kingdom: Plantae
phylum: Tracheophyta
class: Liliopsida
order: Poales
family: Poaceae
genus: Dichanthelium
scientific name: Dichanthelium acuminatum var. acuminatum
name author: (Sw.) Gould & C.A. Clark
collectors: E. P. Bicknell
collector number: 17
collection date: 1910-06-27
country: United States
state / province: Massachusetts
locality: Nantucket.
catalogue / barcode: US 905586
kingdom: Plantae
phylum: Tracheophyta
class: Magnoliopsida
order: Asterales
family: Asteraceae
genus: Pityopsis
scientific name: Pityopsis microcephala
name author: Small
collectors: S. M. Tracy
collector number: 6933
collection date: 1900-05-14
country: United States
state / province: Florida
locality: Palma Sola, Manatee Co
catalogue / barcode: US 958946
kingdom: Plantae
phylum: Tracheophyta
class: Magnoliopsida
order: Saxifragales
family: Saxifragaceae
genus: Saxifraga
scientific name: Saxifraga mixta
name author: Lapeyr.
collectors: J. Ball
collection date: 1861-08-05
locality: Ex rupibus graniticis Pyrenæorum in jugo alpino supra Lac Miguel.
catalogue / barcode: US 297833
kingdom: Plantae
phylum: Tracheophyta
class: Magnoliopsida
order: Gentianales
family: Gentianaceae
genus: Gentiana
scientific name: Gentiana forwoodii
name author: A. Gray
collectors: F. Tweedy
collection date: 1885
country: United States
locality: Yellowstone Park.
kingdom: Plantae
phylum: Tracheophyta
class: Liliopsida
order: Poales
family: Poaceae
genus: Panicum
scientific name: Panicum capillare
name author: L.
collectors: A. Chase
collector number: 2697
====
WHAT TO WORK ON
Starting with the line that contains "name author: Small" and going on through the line that contains "catalogue / barcode: US 297833", rewrite that part of the listing with "locality" changed to "site", leaving everything else the same.

EXERCISE RESPONSE
name author: Small
collectors: S. M. Tracy
collector number: 6933
collection date: 1900-05-14
country: United States
state / province: Florida
site: Palma Sola, Manatee Co
catalogue / barcode: US 958946
kingdom: Plantae
phylum: Tracheophyta
class: Magnoliopsida
order: Saxifragales
family: Saxifragaceae
genus: Saxifraga
scientific name: Saxifraga mixta
name author: Lapeyr.
collectors: J. Ball
collection date: 1861-08-05
site: Ex rupibus graniticis Pyrenæorum in jugo alpino supra Lac Miguel.
catalogue / barcode: US 297833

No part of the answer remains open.